Task to complete: Copy the records below exactly, omitting any pictures they contain.

Listed entries START

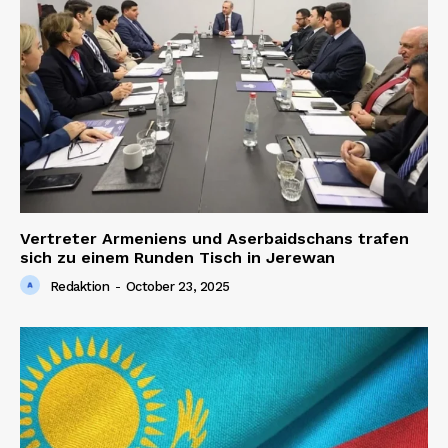
Vertreter Armeniens und Aserbaidschans trafen
sich zu einem Runden Tisch in Jerewan
Redaktion
-
October 23, 2025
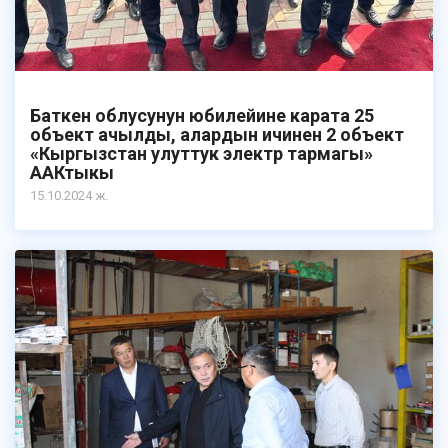
Баткен облусунун юбилейине карата 25
объект ачылды, алардын ичинен 2 объект
«Кыргызстан улуттук электр тармагы»
ААКтыкы
15.10.2024 ж.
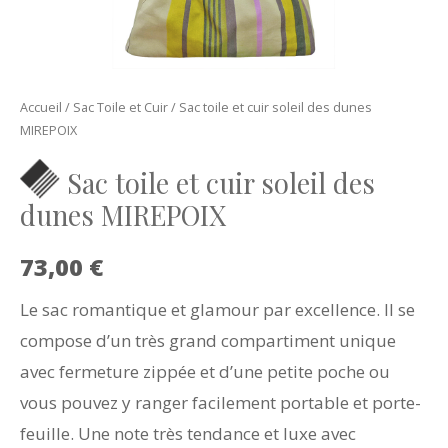
Accueil
/
Sac Toile et Cuir
/ Sac toile et cuir soleil des dunes
MIREPOIX
Sac toile et cuir soleil des
dunes MIREPOIX
73,00
€
Le sac romantique et glamour par excellence. Il se
compose d’un très grand compartiment unique
avec fermeture zippée et d’une petite poche ou
vous pouvez y ranger facilement portable et porte-
feuille. Une note très tendance et luxe avec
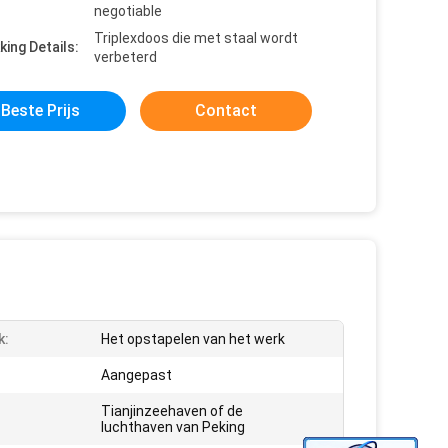
negotiable
Triplexdoos die met staal wordt
king Details:
verbeterd
Beste Prijs
Contact
k:
Het opstapelen van het werk
Aangepast
Tianjinzeehaven of de
luchthaven van Peking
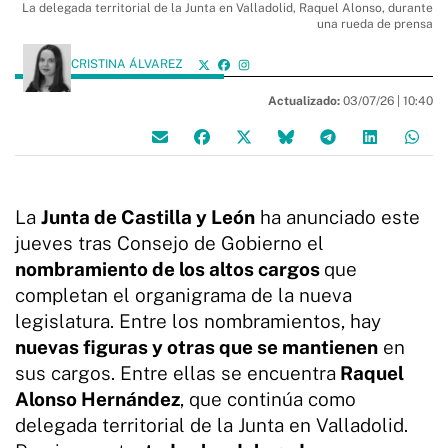
La delegada territorial de la Junta en Valladolid, Raquel Alonso, durante
una rueda de prensa
CRISTINA ÁLVAREZ
Actualizado:
03/07/26 |
10:40
La
Junta de Castilla y León
ha anunciado este
jueves tras Consejo de Gobierno el
nombramiento de los altos cargos
que
completan el organigrama de la nueva
legislatura. Entre los nombramientos, hay
nuevas figuras y otras que se mantienen
en
sus cargos. Entre ellas se encuentra
Raquel
Alonso Hernández
, que continúa como
delegada territorial de la Junta en Valladolid.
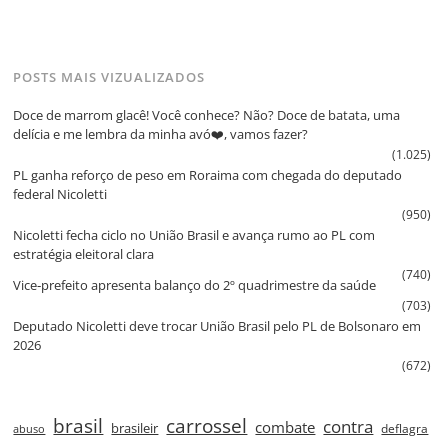
POSTS MAIS VIZUALIZADOS
Doce de marrom glacê! Você conhece? Não? Doce de batata, uma
delícia e me lembra da minha avó❤️, vamos fazer?
(1.025)
PL ganha reforço de peso em Roraima com chegada do deputado
federal Nicoletti
(950)
Nicoletti fecha ciclo no União Brasil e avança rumo ao PL com
estratégia eleitoral clara
(740)
Vice‑prefeito apresenta balanço do 2º quadrimestre da saúde
(703)
Deputado Nicoletti deve trocar União Brasil pelo PL de Bolsonaro em
2026
(672)
brasil
carrossel
contra
combate
brasileir
deflagra
abuso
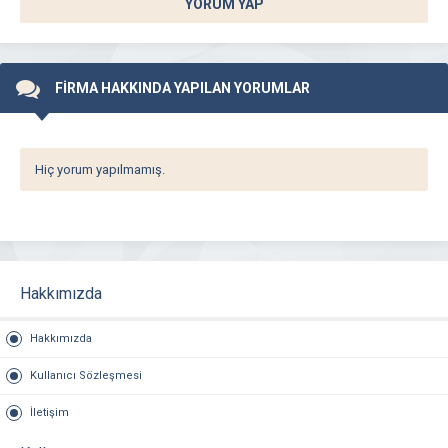
YORUM YAP
FİRMA HAKKINDA YAPILAN YORUMLAR
Hiç yorum yapılmamış.
Hakkımızda
Hakkımızda
Kullanıcı Sözleşmesi
İletişim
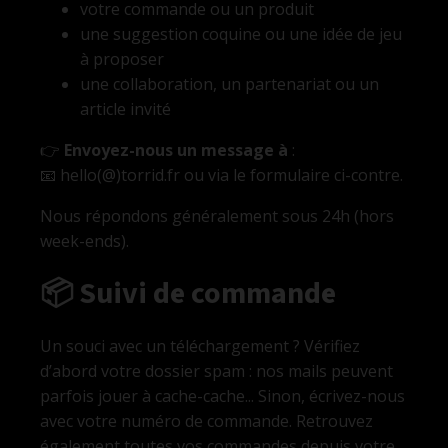
votre commande ou un produit
une suggestion coquine ou une idée de jeu
à proposer
une collaboration, un partenariat ou un
article invité
👉
Envoyez-nous un message à
:
📧 hello(@)torrid.fr ou via le formulaire ci-contre.
Nous répondons généralement sous 24h (hors
week-ends).
📦 Suivi de commande
Un souci avec un téléchargement ? Vérifiez
d’abord votre dossier spam : nos mails peuvent
parfois jouer à cache-cache... Sinon, écrivez-nous
avec votre numéro de commande. Retrouvez
également toutes vos commandes depuis votre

Listed entries END

Answer box:
Vertreter Armeniens und Aserbaidschans trafen
sich zu einem Runden Tisch in Jerewan
Redaktion
-
October 23, 2025
Баткен облусунун юбилейине карата 25
объект ачылды, алардын ичинен 2 объект
«Кыргызстан улуттук электр тармагы»
ААКтыкы
15.10.2024 ж.
Accueil
/
Sac Toile et Cuir
/ Sac toile et cuir soleil des dunes
MIREPOIX
Sac toile et cuir soleil des
dunes MIREPOIX
73,00
€
Le sac romantique et glamour par excellence. Il se
compose d’un très grand compartiment unique
avec fermeture zippée et d’une petite poche ou
vous pouvez y ranger facilement portable et porte-
feuille. Une note très tendance et luxe avec
negotiable
Triplexdoos die met staal wordt
king Details:
verbeterd
Beste Prijs
Contact
k:
Het opstapelen van het werk
Aangepast
Tianjinzeehaven of de
luchthaven van Peking
La delegada territorial de la Junta en Valladolid, Raquel Alonso, durante
una rueda de prensa
CRISTINA ÁLVAREZ
Actualizado:
03/07/26 |
10:40
La
Junta de Castilla y León
ha anunciado este
jueves tras Consejo de Gobierno el
nombramiento de los altos cargos
que
completan el organigrama de la nueva
legislatura. Entre los nombramientos, hay
nuevas figuras y otras que se mantienen
en
sus cargos. Entre ellas se encuentra
Raquel
Alonso Hernández
, que continúa como
delegada territorial de la Junta en Valladolid.
POSTS MAIS VIZUALIZADOS
Doce de marrom glacê! Você conhece? Não? Doce de batata, uma
delícia e me lembra da minha avó❤️, vamos fazer?
(1.025)
PL ganha reforço de peso em Roraima com chegada do deputado
federal Nicoletti
(950)
Nicoletti fecha ciclo no União Brasil e avança rumo ao PL com
estratégia eleitoral clara
(740)
Vice‑prefeito apresenta balanço do 2º quadrimestre da saúde
(703)
Deputado Nicoletti deve trocar União Brasil pelo PL de Bolsonaro em
2026
(672)
brasil
carrossel
contra
combate
brasileir
deflagra
abuso
YORUM YAP
FİRMA HAKKINDA YAPILAN YORUMLAR
Hiç yorum yapılmamış.
Hakkımızda
Hakkımızda
Kullanıcı Sözleşmesi
İletişim
votre commande ou un produit
une suggestion coquine ou une idée de jeu
à proposer
une collaboration, un partenariat ou un
article invité
👉
Envoyez-nous un message à
:
📧 hello(@)torrid.fr ou via le formulaire ci-contre.
Nous répondons généralement sous 24h (hors
week-ends).
📦 Suivi de commande
Un souci avec un téléchargement ? Vérifiez
d’abord votre dossier spam : nos mails peuvent
parfois jouer à cache-cache... Sinon, écrivez-nous
avec votre numéro de commande. Retrouvez
également toutes vos commandes depuis votre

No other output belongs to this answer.